Extract:

- - - -

# Remove path name from photo ids in hdf files
(photo_id was inadvertently saved with the full pathname in the 1st notebook)

In [1]:
data_root = '/home/cathy/repos/kaggle-yelp/features/'

import numpy as np
import pandas as pd
import h5py

In [2]:
def remove_path_from_photo_id(filename):
    """
    Remove path from photo_id string, e.g. b'/mnt/data/train_photos/204149.jpg' -> b'204149.jpg'
    
    INPUT:
    filename - string, name of hdf file, not including data_root path
    """
    
    f = h5py.File(data_root + filename, 'r+')
    photo_id = np.copy(f['photo_id'])
    
    print('photo_id shape: ', photo_id.shape)
    print('first few photo ids: ', photo_id[0:3])
    
    # example string to split: b'/mnt/data/train_photos/204149.jpg'
    photo_id_split = np.core.defchararray.rsplit(photo_id, b'/', maxsplit=1)
    
    if len(photo_id_split[0]) == 2:
        # select 2nd element of split string (containing photo_id.jpg).  
        # if statement in case data was already processed (so no split)
        photo_id_nopath = np.array([x[1] for x in photo_id_split])
    
        del f['photo_id']
        f['photo_id'] = photo_id_nopath
    else:
        print('photo_id is already processed.')
    f.close()

- - - -

Objectives:
A - Answer these questions about the photo-id notebook:
(i) Which three libraries does the first cell import?
(ii) In what mode does the function open the hdf file?
(iii) What message is printed when the photo ids turn out to be already processed?
B - Write what comes next in the photo-id notebook, picking up after its final line.

Information shown:
- - - -

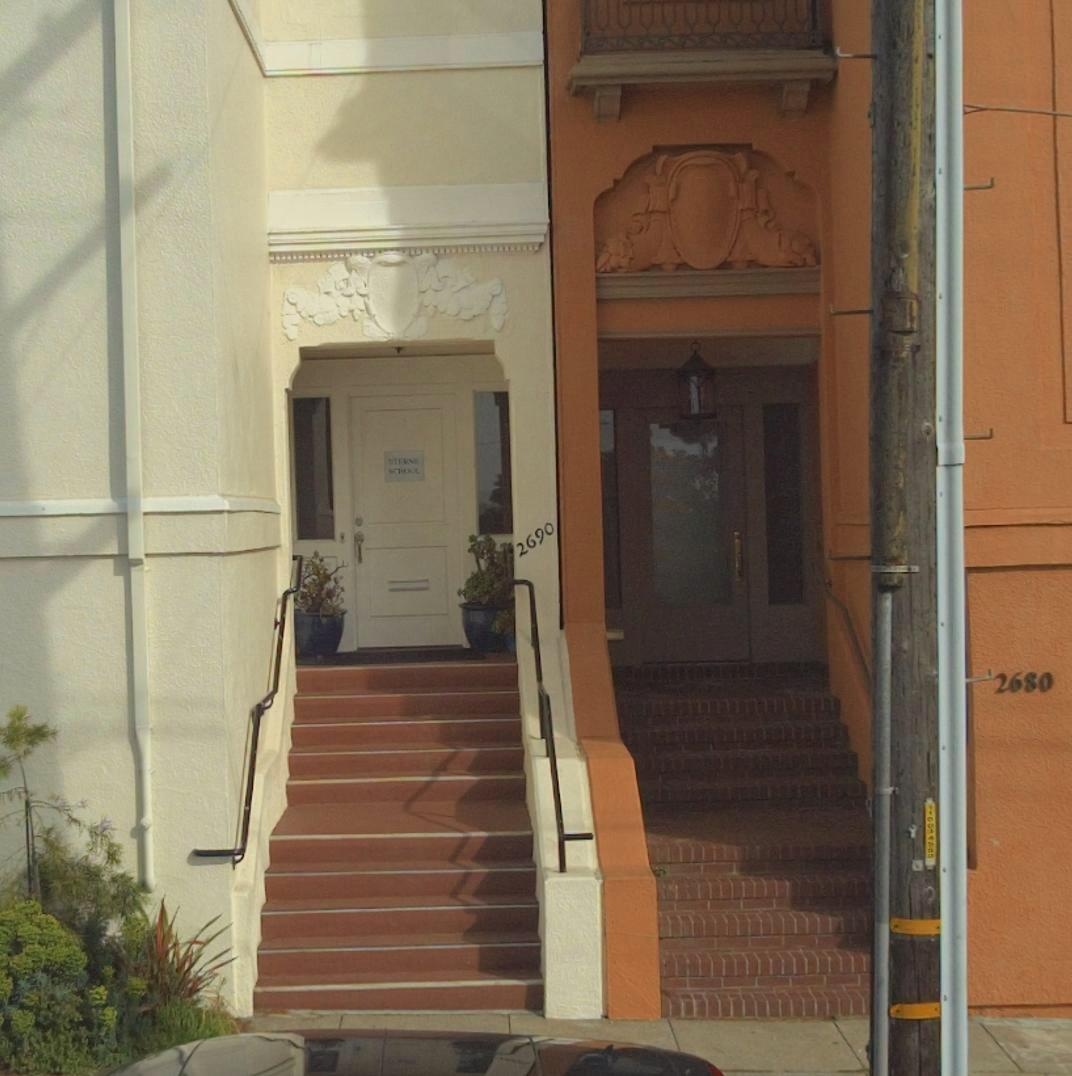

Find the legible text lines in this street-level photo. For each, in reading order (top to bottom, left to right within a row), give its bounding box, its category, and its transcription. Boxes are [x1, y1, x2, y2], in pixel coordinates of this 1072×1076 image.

- - - -

Responses to the tasks:
A -
(i) numpy, pandas and h5py.
(ii) 'r+'.
(iii) photo_id is already processed.

B -
In [3]:
# process all hdf files
import os

filenames = os.listdir(data_root)
print(filenames)

for fname in filenames:
    remove_path_from_photo_id(fname)

['train_fc6_features.h5', 'test_prob_features.h5', 'train_fc7_features.h5', 'test_fc7_features.h5', 'train_prob_features.h5', 'test_fc6_features.h5']
photo_id shape:  (234842,)
first few photo ids:  [b'/mnt/data/train_photos/204149.jpg' b'/mnt/data/train_photos/52779.jpg'
 b'/mnt/data/train_photos/278973.jpg']
photo_id shape:  (237152,)
first few photo ids:  [b'/mnt/data/test_photos/317818.jpg' b'/mnt/data/test_photos/30679.jpg'
 b'/mnt/data/test_photos/455084.jpg']
photo_id shape:  (234842,)
first few photo ids:  [b'/mnt/data/train_photos/204149.jpg' b'/mnt/data/train_photos/52779.jpg'
 b'/mnt/data/train_photos/278973.jpg']
photo_id shape:  (237152,)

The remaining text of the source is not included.